'''
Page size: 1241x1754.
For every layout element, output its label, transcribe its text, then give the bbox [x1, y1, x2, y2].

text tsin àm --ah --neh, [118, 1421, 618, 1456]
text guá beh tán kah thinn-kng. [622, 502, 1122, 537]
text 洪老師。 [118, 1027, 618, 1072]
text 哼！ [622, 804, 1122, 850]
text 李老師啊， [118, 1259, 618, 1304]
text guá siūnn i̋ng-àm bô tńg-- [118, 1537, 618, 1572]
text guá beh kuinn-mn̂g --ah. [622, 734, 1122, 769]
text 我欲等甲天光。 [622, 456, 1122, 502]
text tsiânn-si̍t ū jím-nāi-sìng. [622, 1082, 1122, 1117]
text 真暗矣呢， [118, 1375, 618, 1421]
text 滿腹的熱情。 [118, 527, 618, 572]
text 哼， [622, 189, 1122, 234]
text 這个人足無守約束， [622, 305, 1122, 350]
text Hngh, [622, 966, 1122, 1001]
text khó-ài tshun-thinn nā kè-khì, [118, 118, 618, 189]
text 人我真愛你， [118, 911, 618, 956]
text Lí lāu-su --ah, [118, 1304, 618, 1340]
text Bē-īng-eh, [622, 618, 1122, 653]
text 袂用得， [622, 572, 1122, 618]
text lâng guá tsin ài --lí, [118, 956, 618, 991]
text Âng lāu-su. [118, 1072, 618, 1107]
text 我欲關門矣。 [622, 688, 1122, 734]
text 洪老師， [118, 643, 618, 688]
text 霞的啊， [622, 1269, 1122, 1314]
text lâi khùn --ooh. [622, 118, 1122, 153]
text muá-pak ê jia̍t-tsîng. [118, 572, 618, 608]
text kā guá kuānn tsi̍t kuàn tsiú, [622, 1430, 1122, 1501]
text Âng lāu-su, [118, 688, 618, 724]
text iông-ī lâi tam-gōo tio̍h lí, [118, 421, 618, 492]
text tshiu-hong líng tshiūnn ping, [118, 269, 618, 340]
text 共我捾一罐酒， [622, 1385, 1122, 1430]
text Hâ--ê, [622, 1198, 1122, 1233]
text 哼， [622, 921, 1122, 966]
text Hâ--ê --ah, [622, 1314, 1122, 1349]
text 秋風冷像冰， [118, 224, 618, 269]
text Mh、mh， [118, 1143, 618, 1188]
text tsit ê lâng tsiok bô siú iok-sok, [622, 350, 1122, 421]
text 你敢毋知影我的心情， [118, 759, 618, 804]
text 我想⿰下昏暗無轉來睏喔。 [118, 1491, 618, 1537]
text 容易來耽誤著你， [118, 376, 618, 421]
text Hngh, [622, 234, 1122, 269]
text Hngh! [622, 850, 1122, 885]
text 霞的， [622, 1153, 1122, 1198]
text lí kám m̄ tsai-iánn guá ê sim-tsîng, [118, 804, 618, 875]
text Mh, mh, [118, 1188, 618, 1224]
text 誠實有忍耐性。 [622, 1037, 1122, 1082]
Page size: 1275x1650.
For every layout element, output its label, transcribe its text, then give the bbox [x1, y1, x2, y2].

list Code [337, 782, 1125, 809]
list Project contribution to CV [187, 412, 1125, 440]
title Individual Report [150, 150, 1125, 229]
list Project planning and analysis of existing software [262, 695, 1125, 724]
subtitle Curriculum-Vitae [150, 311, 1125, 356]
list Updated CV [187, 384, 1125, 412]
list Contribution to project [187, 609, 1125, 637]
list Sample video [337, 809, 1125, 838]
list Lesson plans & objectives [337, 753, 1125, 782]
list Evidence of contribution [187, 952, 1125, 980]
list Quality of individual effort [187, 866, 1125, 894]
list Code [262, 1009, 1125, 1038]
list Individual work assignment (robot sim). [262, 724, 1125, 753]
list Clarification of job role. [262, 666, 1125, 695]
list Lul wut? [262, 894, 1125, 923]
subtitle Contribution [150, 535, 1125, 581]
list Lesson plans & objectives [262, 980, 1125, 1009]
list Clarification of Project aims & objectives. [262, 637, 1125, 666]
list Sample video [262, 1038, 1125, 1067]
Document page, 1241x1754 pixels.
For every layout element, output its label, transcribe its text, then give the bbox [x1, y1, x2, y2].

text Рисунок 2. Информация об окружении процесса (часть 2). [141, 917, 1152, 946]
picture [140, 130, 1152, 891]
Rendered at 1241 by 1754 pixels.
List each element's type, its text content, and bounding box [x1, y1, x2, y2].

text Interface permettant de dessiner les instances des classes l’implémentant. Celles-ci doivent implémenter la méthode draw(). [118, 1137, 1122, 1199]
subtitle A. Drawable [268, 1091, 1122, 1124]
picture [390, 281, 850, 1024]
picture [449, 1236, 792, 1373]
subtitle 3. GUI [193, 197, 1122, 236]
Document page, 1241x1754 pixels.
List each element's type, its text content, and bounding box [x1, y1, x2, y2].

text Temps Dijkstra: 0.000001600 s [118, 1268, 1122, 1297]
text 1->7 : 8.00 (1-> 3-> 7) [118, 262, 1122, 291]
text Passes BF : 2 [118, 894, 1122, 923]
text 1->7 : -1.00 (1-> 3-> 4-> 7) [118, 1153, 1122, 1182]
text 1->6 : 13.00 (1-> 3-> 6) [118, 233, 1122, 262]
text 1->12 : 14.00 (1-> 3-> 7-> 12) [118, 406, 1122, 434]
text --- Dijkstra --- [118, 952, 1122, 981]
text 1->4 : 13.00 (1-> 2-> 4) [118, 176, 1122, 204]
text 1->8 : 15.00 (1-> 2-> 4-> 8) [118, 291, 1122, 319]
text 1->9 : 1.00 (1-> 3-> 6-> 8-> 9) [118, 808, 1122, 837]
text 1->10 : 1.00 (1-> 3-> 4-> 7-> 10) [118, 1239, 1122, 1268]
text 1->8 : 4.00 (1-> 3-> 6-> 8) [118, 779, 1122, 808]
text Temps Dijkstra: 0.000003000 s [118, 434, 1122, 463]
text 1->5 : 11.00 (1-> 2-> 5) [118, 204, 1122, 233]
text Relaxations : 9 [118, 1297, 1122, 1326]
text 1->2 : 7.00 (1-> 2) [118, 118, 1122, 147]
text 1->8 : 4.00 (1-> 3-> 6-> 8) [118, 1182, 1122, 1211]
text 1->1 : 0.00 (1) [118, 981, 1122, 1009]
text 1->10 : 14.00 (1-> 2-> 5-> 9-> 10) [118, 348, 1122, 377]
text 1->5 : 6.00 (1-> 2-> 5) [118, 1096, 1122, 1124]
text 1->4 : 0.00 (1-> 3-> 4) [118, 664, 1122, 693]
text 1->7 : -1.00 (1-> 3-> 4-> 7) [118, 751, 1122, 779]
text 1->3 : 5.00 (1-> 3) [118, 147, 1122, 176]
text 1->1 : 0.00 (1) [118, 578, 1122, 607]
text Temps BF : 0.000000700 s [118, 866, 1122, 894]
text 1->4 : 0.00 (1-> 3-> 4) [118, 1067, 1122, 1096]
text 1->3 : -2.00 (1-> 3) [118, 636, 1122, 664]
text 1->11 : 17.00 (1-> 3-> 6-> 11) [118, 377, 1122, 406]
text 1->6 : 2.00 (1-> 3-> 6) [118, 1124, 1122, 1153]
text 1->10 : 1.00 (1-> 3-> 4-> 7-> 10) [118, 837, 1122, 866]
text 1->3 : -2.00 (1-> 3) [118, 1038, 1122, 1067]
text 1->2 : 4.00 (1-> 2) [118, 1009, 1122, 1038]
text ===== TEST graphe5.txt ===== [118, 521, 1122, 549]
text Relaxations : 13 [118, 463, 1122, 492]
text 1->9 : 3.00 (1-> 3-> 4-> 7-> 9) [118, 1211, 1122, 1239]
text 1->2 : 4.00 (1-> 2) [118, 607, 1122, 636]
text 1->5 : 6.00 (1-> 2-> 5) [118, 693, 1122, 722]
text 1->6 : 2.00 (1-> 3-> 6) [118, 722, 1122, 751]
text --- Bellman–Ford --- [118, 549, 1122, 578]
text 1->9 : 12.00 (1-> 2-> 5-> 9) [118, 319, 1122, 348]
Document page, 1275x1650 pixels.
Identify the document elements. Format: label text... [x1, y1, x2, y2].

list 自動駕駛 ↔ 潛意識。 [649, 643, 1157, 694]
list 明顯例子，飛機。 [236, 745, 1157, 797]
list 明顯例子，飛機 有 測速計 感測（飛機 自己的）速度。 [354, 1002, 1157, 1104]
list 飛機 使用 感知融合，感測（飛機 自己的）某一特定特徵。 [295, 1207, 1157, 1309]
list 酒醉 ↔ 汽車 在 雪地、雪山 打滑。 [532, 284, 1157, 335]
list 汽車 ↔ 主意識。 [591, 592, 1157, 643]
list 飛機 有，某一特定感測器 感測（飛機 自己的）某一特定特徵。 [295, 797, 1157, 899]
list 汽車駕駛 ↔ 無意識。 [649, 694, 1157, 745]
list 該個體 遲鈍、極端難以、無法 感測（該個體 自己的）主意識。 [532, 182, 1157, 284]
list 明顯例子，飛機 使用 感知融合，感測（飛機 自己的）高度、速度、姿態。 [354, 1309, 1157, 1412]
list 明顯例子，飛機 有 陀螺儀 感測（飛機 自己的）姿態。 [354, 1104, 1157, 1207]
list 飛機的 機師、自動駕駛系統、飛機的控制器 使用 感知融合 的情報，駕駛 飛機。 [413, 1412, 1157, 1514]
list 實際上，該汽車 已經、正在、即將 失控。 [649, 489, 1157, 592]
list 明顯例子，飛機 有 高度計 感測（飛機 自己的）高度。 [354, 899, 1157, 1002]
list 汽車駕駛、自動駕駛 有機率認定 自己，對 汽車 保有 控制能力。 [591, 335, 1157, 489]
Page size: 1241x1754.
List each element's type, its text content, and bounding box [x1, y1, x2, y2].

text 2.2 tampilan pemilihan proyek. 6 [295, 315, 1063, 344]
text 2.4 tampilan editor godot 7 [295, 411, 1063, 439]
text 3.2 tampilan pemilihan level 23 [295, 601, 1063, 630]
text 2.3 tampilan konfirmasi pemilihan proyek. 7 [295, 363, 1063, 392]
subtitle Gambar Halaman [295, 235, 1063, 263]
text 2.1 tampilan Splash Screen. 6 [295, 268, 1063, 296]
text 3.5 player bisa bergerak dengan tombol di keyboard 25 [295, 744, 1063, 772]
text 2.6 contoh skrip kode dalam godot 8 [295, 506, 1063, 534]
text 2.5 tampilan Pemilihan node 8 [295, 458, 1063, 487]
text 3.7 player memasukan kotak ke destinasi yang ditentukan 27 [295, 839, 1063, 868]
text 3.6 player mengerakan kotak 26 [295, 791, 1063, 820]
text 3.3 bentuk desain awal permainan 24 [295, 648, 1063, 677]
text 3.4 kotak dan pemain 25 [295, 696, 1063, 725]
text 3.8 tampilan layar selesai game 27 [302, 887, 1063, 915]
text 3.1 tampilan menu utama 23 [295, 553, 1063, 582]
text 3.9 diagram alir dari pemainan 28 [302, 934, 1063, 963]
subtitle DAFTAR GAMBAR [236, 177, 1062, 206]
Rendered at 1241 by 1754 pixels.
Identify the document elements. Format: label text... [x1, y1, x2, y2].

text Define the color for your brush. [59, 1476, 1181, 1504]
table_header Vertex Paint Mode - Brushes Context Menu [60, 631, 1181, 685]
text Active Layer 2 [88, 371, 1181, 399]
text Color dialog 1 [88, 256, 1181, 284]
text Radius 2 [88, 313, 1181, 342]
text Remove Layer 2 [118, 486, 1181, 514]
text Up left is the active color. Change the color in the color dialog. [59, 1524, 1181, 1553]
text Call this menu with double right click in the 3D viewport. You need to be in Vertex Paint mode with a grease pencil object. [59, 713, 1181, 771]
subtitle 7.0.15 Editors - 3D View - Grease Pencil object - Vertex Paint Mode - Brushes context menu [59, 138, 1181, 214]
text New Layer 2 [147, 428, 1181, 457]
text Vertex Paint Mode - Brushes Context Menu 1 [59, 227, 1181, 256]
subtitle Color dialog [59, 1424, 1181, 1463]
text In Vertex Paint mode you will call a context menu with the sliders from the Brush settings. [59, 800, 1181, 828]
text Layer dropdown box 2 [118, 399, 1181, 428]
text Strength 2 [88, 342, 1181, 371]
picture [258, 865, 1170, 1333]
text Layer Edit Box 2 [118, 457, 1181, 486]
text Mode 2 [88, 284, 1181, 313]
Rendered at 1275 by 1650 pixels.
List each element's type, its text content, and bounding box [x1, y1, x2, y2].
'''
PROBLEM REQUIREMENTS »
Copy out word for word the lines starting with the one containing "list Code [337, 782, 1125, 809]" and going on through the one containing "list Lesson plans & objectives [262, 980, 1125, 1009]".

WORKED ANSWER »
list Code [337, 782, 1125, 809]
list Project contribution to CV [187, 412, 1125, 440]
title Individual Report [150, 150, 1125, 229]
list Project planning and analysis of existing software [262, 695, 1125, 724]
subtitle Curriculum-Vitae [150, 311, 1125, 356]
list Updated CV [187, 384, 1125, 412]
list Contribution to project [187, 609, 1125, 637]
list Sample video [337, 809, 1125, 838]
list Lesson plans & objectives [337, 753, 1125, 782]
list Evidence of contribution [187, 952, 1125, 980]
list Quality of individual effort [187, 866, 1125, 894]
list Code [262, 1009, 1125, 1038]
list Individual work assignment (robot sim). [262, 724, 1125, 753]
list Clarification of job role. [262, 666, 1125, 695]
list Lul wut? [262, 894, 1125, 923]
subtitle Contribution [150, 535, 1125, 581]
list Lesson plans & objectives [262, 980, 1125, 1009]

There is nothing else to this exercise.